I've pondered it a bit, but only based upon my own recollection of the former and a quick skim of the latter ...but I've also considered the possibility that this is a homework problem, so I have to ask[1]: do you think there is a connection and if so, what is it? El duderino (abides) 10:45, 1 October 2014 (UTC)[reply]
Well, on the face of it, Monty hall problem is fully solved, and several variants can also be analytically solved. In contrast, the "paradox" is simply that the Condorcet criterion does not allow for condorcet methods to satisfy Independence_of_irrelevant_alternatives, because of Arrow's_impossibility_theorem. So both phenomenon are fairly well understood (with some careful analysis), but both issues can be counterintuitive and surprising to first time learners. So I'd say the similarities have more to do with human psychology than any strong connections in the mathematical structures. Another connection is that I taught both of these topics in the same class in 2005 :) SemanticMantis (talk) 15:06, 1 October 2014 (UTC)[reply]
One rather trivial connection may be an argument that what appears to be a choice for one item is technically a choice for more than one item. In the Monty Hall problem, when you choose a single door - you actually choose two doors. You choose the door you chose and you choose the door which is removed (the winning door is never removed). So, you chose 2/3 doors and there is 1/3 doors left. In the Condorcet voting problem, when you choose someone as your 3rd choice, you are actually choosing support for your 1 and 2 choice. So, your choice is actually a compound choice for more than one person. It is not, as many thing, a full vote for #1, a half vote for #2, and a third vote for #3. It is a full vote #1 against #2 and #3. It is a full vote for #2 against #3. 209.149.115.99 (talk) 17:42, 3 October 2014 (UTC)[reply]

§ LISTED RECORDS
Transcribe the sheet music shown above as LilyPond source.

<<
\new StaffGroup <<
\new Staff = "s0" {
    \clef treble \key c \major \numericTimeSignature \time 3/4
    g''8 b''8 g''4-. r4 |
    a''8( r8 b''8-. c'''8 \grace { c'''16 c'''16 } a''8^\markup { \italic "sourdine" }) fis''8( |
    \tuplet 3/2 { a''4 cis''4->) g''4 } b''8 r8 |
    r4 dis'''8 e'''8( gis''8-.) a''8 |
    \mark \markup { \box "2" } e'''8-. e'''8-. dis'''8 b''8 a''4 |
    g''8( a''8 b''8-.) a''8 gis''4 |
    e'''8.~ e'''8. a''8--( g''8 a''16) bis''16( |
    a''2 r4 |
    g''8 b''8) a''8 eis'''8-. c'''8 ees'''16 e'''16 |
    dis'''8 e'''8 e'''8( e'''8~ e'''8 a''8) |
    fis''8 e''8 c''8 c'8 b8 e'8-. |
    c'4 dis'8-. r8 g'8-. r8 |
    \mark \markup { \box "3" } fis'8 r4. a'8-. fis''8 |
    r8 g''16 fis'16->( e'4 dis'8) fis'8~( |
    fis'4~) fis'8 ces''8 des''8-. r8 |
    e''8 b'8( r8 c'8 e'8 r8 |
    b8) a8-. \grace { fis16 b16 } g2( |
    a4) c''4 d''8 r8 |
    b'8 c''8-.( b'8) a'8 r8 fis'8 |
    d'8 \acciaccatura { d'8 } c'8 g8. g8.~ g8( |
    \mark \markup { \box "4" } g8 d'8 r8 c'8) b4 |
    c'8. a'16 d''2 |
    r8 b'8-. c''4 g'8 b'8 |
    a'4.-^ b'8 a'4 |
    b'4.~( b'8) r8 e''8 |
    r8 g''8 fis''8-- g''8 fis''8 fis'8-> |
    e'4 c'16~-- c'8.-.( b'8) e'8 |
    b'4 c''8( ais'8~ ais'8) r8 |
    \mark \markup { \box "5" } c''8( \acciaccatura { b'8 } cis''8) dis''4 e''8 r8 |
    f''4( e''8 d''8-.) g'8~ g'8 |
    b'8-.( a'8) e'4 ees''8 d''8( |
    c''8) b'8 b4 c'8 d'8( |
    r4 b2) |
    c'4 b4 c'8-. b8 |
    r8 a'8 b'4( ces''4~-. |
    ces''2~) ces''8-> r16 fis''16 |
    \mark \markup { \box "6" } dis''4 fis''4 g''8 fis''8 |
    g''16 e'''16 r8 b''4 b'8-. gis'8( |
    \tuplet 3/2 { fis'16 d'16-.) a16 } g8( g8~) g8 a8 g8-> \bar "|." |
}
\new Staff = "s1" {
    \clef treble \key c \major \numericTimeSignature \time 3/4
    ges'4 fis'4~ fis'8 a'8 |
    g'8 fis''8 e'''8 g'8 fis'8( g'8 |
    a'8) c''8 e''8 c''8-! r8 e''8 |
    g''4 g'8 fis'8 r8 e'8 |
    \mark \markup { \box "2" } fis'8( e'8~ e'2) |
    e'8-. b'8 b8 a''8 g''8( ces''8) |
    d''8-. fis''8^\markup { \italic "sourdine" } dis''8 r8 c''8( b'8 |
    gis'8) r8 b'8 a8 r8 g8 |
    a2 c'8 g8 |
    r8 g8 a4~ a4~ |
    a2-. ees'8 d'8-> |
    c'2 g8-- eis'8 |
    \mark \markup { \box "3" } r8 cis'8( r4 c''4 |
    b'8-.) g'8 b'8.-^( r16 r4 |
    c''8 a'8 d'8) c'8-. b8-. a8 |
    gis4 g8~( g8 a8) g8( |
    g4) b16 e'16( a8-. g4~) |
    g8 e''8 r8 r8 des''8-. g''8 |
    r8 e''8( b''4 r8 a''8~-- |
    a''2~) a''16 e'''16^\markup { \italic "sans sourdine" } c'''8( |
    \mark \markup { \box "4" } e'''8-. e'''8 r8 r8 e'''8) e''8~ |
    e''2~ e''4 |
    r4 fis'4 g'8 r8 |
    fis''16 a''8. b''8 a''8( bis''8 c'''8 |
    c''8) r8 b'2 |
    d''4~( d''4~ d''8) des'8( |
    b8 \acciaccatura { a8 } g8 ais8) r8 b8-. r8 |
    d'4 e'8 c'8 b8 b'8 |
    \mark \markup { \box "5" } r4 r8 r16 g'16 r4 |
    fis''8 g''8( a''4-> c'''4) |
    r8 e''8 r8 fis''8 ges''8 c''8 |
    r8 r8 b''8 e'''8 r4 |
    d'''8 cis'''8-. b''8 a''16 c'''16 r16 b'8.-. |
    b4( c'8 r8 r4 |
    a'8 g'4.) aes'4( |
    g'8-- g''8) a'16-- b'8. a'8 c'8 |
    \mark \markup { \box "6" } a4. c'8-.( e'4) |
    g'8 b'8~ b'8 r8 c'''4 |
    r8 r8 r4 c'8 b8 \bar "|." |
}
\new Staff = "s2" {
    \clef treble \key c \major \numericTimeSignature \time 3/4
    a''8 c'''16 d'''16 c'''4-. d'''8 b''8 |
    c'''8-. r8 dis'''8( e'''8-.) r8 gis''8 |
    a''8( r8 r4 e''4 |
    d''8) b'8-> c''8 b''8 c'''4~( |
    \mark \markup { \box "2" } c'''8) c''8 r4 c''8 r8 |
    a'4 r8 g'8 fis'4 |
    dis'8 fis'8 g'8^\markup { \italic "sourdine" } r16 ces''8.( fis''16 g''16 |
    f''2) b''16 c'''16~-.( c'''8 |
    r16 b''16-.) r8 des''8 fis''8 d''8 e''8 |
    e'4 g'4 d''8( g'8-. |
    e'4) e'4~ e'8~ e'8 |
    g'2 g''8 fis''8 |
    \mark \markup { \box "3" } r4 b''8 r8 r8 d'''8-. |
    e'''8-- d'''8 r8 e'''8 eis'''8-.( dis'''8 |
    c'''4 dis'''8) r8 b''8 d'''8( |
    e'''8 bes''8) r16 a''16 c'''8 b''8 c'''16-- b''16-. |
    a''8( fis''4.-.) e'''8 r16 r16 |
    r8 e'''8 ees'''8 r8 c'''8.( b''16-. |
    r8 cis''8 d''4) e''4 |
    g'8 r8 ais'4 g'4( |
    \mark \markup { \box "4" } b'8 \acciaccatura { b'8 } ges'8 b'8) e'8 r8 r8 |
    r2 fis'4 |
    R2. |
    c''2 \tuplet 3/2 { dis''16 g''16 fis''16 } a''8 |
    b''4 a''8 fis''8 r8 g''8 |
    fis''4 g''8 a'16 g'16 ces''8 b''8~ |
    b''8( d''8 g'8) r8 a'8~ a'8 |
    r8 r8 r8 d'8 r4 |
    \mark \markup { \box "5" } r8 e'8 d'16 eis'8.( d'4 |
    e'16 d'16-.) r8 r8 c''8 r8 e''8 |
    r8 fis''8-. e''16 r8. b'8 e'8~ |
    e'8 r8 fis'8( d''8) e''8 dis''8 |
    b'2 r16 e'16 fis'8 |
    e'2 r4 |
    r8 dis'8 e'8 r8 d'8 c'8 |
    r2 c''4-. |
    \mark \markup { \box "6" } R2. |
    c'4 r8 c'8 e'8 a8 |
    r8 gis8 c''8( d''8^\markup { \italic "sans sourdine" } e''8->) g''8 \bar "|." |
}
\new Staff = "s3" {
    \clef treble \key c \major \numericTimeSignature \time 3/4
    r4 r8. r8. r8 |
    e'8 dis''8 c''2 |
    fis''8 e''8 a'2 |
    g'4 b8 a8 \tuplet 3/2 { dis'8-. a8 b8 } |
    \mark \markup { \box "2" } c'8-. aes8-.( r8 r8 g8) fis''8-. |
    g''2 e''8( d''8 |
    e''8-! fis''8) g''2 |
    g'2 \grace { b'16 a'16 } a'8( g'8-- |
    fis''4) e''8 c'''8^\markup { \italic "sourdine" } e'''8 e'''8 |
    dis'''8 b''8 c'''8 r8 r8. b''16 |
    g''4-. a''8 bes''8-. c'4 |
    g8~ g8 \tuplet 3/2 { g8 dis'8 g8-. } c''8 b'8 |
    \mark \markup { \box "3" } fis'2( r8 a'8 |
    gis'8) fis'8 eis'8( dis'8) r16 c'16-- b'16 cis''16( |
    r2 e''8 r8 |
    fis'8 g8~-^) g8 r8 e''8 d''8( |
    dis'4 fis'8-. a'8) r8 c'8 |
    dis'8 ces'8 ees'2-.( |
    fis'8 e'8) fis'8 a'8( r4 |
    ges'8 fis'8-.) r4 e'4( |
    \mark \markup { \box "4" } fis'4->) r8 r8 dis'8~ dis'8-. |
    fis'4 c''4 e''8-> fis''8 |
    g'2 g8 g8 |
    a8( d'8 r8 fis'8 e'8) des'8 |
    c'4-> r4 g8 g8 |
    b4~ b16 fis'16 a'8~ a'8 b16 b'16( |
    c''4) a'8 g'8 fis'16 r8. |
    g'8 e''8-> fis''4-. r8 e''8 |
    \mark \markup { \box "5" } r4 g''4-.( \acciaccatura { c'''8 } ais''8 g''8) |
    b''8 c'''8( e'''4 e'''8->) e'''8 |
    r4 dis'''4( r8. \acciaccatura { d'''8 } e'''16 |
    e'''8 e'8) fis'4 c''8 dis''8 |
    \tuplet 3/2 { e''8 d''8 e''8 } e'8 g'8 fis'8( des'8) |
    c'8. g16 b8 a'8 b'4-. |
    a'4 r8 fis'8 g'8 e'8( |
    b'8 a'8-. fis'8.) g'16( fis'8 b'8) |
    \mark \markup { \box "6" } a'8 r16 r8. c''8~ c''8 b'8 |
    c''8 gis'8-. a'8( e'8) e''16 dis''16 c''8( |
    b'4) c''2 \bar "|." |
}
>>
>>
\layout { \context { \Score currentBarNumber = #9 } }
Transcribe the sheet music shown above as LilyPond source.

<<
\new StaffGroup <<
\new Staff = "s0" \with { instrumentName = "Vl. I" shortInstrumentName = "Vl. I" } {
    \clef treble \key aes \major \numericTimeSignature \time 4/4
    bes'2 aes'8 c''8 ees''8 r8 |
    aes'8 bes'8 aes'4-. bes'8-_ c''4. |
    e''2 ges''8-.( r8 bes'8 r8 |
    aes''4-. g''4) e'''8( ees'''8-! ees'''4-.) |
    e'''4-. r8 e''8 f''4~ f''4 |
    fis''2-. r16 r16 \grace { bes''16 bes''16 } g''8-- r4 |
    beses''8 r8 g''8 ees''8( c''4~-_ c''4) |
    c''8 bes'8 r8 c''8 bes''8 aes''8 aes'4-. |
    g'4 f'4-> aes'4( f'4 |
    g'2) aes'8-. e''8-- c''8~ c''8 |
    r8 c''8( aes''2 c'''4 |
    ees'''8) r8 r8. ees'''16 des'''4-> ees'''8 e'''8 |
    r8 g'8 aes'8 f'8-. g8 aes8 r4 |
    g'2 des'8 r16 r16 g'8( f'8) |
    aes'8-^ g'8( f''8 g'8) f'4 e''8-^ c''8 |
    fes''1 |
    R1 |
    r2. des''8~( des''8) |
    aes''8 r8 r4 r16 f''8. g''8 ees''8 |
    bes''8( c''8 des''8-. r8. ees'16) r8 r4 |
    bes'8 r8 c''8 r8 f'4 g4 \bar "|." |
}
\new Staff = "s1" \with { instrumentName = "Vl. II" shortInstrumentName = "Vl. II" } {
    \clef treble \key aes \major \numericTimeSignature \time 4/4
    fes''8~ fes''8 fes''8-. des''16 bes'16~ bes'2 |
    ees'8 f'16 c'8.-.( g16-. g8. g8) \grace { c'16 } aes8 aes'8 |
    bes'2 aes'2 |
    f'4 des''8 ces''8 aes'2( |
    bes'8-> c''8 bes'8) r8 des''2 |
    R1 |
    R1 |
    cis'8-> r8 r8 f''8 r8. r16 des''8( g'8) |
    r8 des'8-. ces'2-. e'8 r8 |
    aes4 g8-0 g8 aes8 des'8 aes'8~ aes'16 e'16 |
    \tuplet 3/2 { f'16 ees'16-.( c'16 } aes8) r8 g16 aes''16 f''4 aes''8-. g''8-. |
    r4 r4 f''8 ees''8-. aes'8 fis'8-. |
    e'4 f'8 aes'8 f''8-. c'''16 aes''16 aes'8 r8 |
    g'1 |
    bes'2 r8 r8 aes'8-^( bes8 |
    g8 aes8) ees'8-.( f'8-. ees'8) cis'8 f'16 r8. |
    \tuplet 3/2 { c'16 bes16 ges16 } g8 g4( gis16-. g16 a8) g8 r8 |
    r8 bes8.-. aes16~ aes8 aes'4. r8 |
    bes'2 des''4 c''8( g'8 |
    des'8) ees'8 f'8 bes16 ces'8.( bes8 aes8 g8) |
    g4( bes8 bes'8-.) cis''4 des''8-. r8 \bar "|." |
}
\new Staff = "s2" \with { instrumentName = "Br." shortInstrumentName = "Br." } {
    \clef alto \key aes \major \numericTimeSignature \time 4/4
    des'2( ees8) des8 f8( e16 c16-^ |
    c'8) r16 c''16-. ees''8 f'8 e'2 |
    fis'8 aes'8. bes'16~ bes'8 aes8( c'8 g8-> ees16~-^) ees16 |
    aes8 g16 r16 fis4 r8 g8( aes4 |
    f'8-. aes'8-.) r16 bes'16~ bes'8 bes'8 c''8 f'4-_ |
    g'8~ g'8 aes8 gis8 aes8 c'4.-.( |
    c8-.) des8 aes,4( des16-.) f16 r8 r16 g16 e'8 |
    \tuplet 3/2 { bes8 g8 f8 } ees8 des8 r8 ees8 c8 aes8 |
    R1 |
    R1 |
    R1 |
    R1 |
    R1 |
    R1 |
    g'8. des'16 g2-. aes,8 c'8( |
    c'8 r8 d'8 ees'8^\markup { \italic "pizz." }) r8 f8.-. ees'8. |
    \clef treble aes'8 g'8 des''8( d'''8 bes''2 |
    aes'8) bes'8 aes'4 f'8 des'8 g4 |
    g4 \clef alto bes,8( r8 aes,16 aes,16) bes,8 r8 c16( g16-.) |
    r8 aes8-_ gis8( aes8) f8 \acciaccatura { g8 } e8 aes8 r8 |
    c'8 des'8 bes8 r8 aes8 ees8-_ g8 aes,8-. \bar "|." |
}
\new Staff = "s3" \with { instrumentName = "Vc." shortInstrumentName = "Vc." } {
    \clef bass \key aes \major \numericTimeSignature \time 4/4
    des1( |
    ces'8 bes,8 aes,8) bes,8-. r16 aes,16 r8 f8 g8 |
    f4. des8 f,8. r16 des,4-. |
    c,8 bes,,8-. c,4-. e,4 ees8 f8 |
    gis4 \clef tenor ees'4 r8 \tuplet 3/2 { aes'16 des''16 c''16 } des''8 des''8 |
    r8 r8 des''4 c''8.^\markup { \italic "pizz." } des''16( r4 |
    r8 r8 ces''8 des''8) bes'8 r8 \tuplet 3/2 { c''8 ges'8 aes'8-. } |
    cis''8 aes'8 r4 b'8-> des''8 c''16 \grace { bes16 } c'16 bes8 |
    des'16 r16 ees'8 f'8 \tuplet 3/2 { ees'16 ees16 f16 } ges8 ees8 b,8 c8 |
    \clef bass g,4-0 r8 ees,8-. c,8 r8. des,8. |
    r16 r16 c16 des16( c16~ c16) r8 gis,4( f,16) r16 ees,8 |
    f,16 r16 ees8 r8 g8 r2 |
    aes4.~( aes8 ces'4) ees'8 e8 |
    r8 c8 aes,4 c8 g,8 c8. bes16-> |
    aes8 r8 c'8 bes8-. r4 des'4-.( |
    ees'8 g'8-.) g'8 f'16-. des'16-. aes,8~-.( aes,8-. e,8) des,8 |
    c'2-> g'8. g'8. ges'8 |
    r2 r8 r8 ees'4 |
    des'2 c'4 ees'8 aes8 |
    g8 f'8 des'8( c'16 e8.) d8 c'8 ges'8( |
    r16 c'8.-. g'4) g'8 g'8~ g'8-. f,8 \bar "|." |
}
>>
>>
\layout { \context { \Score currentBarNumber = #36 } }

§ EXERCISE AIM
List every timestamp that closes a post in the forum thread, in the order the posts appear.

§ OUTPUT FOR THIS EXERCISE
10:45, 1 October 2014 (UTC)
15:06, 1 October 2014 (UTC)
17:42, 3 October 2014 (UTC)